KUTIPAN
JAKARTA, Berita HUKUM - Komisi Perlindungan Anak Indonesia (KPAI), berduka atas meninggalnya Davina Lyra di tangan ibu tirinya sendiri di Tangerang. Tak disangka ternyata saat ini masih ada saja ibu tiri yang lebih kejam dari ibu kota.
Sekjen KPAI, M Ihsan mengatakan korban Davina yang meninggal akibat kekejaman ibu tirinya sangat disesalkan. Ia meninggal karena luka parah dibagian kepala akibat pukulan ibu tirinya. “Korban langsung dilarikan ke RS Siloam tapi sayang tidak dapat diselamatkan,” ujar Ihsan.
Pelaku yang terancam 10 tahun tentang KDRT, ditambah juga UU PA pasal 80, dijelaskan Ihsan bahwa pelaku sebenarnya sudah dicurigai oleh tetangganya. ”Tetangga sering mendengar teriakan kemarahan ibu tiri dan tangisan korban,” ungkapnya.
Berdasarkan data dan laporan yang masuk ke KPAI kekerasan pada anak tercatat tahun 2011 terdapat 2.275 kasus anak, 2012 terdapat 3.871, tahun 2013 bulan Jan-Feb terdapat 919 kasus anak.
Sedangkan hasil survei KPAI bulan Mei 2012 di 9 Provinsi terhadap 1026 responden anak SD sampai SMA menemukan fakta bahwa 87 persen respon mengalami kekerasan dalam keluarga dengan rincian 38 persen pelaku ibu, 35 persen bapak dan sisanya adalah saudaranya.
Hasil survei ini menunjukan bahwa anak rentan mengalami kekerasan. Menurut UU Perkawinan, UU Perlindungan Anak dan Kompilasi Hukum Islam, akibat perceraian anak yang belum baligh ikut ibunya, kecuali ada ketentuan hukum yang membuktikan bahwa ibunya tidak layak mengasuh anak.

Entri data hasil ekstraksi:
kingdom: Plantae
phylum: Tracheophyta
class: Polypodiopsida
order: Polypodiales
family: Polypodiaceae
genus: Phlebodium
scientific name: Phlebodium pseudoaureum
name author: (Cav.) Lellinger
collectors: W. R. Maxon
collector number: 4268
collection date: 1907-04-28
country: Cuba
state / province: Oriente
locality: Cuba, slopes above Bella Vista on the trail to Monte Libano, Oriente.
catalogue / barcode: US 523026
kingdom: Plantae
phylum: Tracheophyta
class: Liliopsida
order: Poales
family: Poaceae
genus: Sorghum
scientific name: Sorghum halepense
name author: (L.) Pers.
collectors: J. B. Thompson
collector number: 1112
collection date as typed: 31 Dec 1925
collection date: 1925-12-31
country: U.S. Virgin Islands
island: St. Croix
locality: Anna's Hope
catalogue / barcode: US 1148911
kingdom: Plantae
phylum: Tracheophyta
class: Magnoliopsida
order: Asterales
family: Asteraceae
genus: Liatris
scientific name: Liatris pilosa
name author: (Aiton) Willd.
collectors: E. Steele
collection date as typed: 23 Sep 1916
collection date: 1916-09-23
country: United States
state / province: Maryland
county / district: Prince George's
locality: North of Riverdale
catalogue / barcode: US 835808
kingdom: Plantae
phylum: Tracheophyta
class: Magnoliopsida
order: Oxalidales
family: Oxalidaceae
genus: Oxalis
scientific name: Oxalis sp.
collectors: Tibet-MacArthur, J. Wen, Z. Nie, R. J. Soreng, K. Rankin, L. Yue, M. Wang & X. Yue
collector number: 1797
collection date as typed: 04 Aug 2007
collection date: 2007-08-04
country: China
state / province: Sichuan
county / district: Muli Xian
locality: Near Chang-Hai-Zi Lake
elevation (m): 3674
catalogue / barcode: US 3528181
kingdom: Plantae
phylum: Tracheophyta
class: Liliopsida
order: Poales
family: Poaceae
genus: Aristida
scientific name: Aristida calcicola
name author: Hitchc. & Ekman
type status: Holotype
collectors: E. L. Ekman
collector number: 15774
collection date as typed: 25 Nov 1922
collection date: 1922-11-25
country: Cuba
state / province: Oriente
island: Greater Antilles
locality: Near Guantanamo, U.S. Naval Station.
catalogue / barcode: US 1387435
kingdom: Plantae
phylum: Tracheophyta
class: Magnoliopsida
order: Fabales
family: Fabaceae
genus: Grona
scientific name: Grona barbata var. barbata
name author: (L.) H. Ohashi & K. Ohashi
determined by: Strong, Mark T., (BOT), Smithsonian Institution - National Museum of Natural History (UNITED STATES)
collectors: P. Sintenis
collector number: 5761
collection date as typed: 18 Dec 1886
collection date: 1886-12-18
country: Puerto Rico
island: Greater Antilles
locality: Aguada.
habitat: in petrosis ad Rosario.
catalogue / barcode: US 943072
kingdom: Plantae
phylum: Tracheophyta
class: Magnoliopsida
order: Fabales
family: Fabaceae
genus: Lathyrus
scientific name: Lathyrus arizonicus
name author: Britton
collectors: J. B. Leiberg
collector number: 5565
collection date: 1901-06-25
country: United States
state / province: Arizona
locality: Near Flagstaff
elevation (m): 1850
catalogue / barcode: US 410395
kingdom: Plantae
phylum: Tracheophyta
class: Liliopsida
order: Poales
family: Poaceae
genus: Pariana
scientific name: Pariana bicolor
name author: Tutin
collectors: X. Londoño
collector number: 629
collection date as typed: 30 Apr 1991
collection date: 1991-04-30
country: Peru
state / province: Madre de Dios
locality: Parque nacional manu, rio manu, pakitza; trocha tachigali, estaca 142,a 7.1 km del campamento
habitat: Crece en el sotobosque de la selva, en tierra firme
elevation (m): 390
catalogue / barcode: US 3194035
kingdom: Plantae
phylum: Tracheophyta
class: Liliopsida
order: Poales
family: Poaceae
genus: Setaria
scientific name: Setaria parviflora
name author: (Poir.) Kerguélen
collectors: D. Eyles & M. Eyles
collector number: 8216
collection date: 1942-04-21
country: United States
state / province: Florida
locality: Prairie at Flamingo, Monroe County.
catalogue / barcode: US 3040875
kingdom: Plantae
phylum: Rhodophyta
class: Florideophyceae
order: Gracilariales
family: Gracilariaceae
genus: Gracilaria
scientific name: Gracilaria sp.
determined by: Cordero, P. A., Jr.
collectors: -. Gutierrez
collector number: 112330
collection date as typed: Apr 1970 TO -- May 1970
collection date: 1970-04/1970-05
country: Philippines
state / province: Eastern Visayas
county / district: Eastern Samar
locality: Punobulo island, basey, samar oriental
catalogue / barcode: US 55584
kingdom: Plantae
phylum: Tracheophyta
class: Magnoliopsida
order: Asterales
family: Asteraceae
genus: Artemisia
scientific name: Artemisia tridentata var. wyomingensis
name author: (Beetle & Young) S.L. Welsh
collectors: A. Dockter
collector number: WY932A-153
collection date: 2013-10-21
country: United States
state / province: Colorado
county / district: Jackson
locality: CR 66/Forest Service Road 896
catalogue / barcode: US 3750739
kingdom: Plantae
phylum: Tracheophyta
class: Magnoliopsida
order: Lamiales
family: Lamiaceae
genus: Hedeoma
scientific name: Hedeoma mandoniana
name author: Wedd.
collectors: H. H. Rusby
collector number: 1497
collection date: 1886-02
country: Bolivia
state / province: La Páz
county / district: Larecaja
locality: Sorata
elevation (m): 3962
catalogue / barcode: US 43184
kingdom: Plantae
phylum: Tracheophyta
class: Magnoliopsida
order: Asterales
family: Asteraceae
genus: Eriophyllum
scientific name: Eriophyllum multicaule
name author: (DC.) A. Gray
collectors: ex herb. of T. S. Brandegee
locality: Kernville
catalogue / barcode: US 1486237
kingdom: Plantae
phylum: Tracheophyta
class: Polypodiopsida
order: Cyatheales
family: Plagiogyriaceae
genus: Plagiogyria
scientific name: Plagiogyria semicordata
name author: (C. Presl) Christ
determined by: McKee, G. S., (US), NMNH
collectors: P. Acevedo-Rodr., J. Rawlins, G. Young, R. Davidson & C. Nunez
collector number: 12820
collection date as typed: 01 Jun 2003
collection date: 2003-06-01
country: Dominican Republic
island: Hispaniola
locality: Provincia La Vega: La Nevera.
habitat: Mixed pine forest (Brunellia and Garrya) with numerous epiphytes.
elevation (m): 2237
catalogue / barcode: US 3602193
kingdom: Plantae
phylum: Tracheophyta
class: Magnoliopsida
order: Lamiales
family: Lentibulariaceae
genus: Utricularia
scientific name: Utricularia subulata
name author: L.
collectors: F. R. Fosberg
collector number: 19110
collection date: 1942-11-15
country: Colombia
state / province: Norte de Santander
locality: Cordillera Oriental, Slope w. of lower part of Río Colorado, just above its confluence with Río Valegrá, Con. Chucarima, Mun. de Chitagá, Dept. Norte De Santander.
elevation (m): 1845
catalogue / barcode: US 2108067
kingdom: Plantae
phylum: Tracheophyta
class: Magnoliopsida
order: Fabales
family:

PETUNJUK LATIHAN
1. Tulis ulang baris-baris catatan, mulai dari baris yang memuat "genus: Gracilaria" dan berakhir pada baris yang memuat "country: Bolivia", menjadi tabel Markdown dengan kolom No dan Isi, tanpa baris kosong.
2. Lanjutkan berita tentang kematian Davina Lyra, mulai setelah kalimat terakhirnya.

JAWABAN
1.
| No | Isi |
|---|---|
| 1 | genus: Gracilaria |
| 2 | scientific name: Gracilaria sp. |
| 3 | determined by: Cordero, P. A., Jr. |
| 4 | collectors: -. Gutierrez |
| 5 | collector number: 112330 |
| 6 | collection date as typed: Apr 1970 TO -- May 1970 |
| 7 | collection date: 1970-04/1970-05 |
| 8 | country: Philippines |
| 9 | state / province: Eastern Visayas |
| 10 | county / district: Eastern Samar |
| 11 | locality: Punobulo island, basey, samar oriental |
| 12 | catalogue / barcode: US 55584 |
| 13 | kingdom: Plantae |
| 14 | phylum: Tracheophyta |
| 15 | class: Magnoliopsida |
| 16 | order: Asterales |
| 17 | family: Asteraceae |
| 18 | genus: Artemisia |
| 19 | scientific name: Artemisia tridentata var. wyomingensis |
| 20 | name author: (Beetle & Young) S.L. Welsh |
| 21 | collectors: A. Dockter |
| 22 | collector number: WY932A-153 |
| 23 | collection date: 2013-10-21 |
| 24 | country: United States |
| 25 | state / province: Colorado |
| 26 | county / district: Jackson |
| 27 | locality: CR 66/Forest Service Road 896 |
| 28 | catalogue / barcode: US 3750739 |
| 29 | kingdom: Plantae |
| 30 | phylum: Tracheophyta |
| 31 | class: Magnoliopsida |
| 32 | order: Lamiales |
| 33 | family: Lamiaceae |
| 34 | genus: Hedeoma |
| 35 | scientific name: Hedeoma mandoniana |
| 36 | name author: Wedd. |
| 37 | collectors: H. H. Rusby |
| 38 | collector number: 1497 |
| 39 | collection date: 1886-02 |
| 40 | country: Bolivia |

2.
“Konflik dan perceraian orang tua selalu menempatkan anak sebagai korban, sebaik apapun bentuk perceraian yang dilakukan, makanya perceraian sangat tidak disarankan dalam penyelesaian konflik perkawinan,” sambung Ihsan.
Ia juga menambahkan umumnya perceraian terjadi karena lemahnya persiapan perkawinan dan pembinaan keluarga. Agama Katolik punya program pendidikan 3 bulan pra nikah, Islam beberapa jam menjelang pernikahan. Seharusnya sejak remaja sudah diberi pendidikan pra nikah.
“Mari cegah kekerasan pada anak dengan mendorong masyarakat aktif melindungi anak dengan berbegai cara diantaranya melalui Satgas PA,” ajaknya.
Sementara itu, pengamat hukum independen Nyoman Rae kepada BeritaHUKUM.com mengatakan bahwa lemahnya hukum bukanlah satu-satunya penyebab terjadinya kekerasan pada anak. "Lemahnya hukum bukan satu-satunya alasan terjadinya kekerasan pada anak," tutur Nyoman, Senin (27/5) di Jakarta.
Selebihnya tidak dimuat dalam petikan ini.